WASHINGTON (Reuters) - The U.S. House of Representatives passed the $612 billion annual defense authorization bill on Thursday, but the measure's future was clouded by a dispute between Republicans and Democrats over government spending policy.
The House voted 270-156 to pass the National Defense Authorization Act, which sets spending policy for the Department of Defense but does not appropriate the funds. The vote was largely along party lines, with most Republicans favoring the bill and most Democrats opposing it.
The Senate is due to vote on the measure next week.
The White House said on Wednesday that President Barack Obama would veto the bill if it is passed in Congress because of the "irresponsible" way it boosts military spending.
The NDAA uses some $90 billion in discretionary funds meant for war spending, to allow the Pentagon to sidestep mandatory "sequestration" budget cuts.

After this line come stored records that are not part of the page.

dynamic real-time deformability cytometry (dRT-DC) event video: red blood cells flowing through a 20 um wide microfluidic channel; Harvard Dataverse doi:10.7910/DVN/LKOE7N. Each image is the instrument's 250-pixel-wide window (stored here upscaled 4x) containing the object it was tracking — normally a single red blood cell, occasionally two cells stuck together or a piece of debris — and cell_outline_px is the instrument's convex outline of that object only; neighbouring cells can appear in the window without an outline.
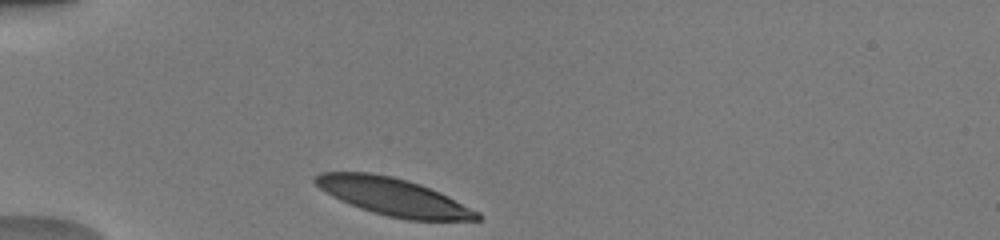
{"species": "human", "species_latin": "Homo sapiens", "temperature_condition": "warm", "stored_images_in_passage": 31, "camera_frame_rate_fps": 3000, "um_per_image_px": 0.085, "donor": {"sex": "male"}, "frame": {"image": 1, "passage_image": 1, "time_ms": 0.0, "image_size_px": [1000, 240], "cell_outline_px": [[480, 220], [408, 220], [388, 216], [372, 212], [360, 208], [340, 200], [332, 196], [320, 188], [312, 180], [312, 176], [320, 172], [368, 172], [392, 176], [408, 180], [420, 184], [448, 196], [480, 212]], "centroid_in_image_um": [33.41, 16.72], "position_along_channel_um": 51.6, "area_um2": 35.26}}
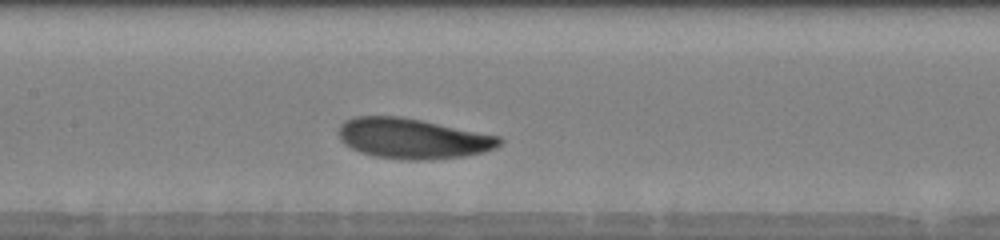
{"frame": {"image": 2, "passage_image": 12, "time_ms": 3.667, "image_size_px": [1000, 240], "cell_outline_px": [[504, 140], [496, 148], [484, 152], [464, 156], [428, 160], [404, 160], [372, 156], [360, 152], [344, 144], [340, 140], [340, 124], [344, 120], [356, 116], [400, 116], [500, 136]], "centroid_in_image_um": [35.08, 11.78], "position_along_channel_um": 172.3, "area_um2": 37.86}}
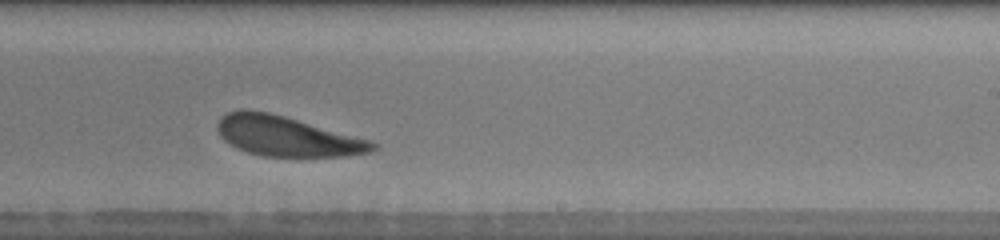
{"frame": {"image": 3, "passage_image": 19, "time_ms": 6.0, "image_size_px": [1000, 240], "cell_outline_px": [[380, 144], [372, 152], [348, 156], [264, 156], [248, 152], [236, 148], [224, 140], [220, 136], [216, 128], [216, 124], [220, 116], [228, 112], [244, 108], [268, 112], [284, 116], [372, 140]], "centroid_in_image_um": [24.39, 11.57], "position_along_channel_um": 264.6, "area_um2": 36.41}, "authors_computed_cell_mechanics": {"area_um2": 37.1076, "velocity_mm_per_s": 3.9591, "shape_relaxation_time_tau1_ms": 1.6182, "shape_relaxation_time_tau2_ms": null, "deformation_change_tau1": 0.1143, "deformation_change_tau2": null}}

Obama and his fellow Democrats want Republicans to work out a longer-term budget deal to ease the automatic spending constraints not just on military spending but also on many domestic programs.
Republicans say Democrats want to preserve irresponsible spending on pet programs and are holding national security hostage by resisting the use of the discretionary funds.
Many Democrats also object to measures included in the NDAA that make it more difficult to close the military prison for foreign terrorism suspects at Guantanamo Bay in Cuba.
Senate Democrats have said they will block appropriations bills until Republicans agree to work out a compromise funding plan.
Separately on Thursday, Democrats blocked a military construction and veterans administration appropriations bill. The 50-44 vote for the bill meant it failed to get the 60 votes needed to advance.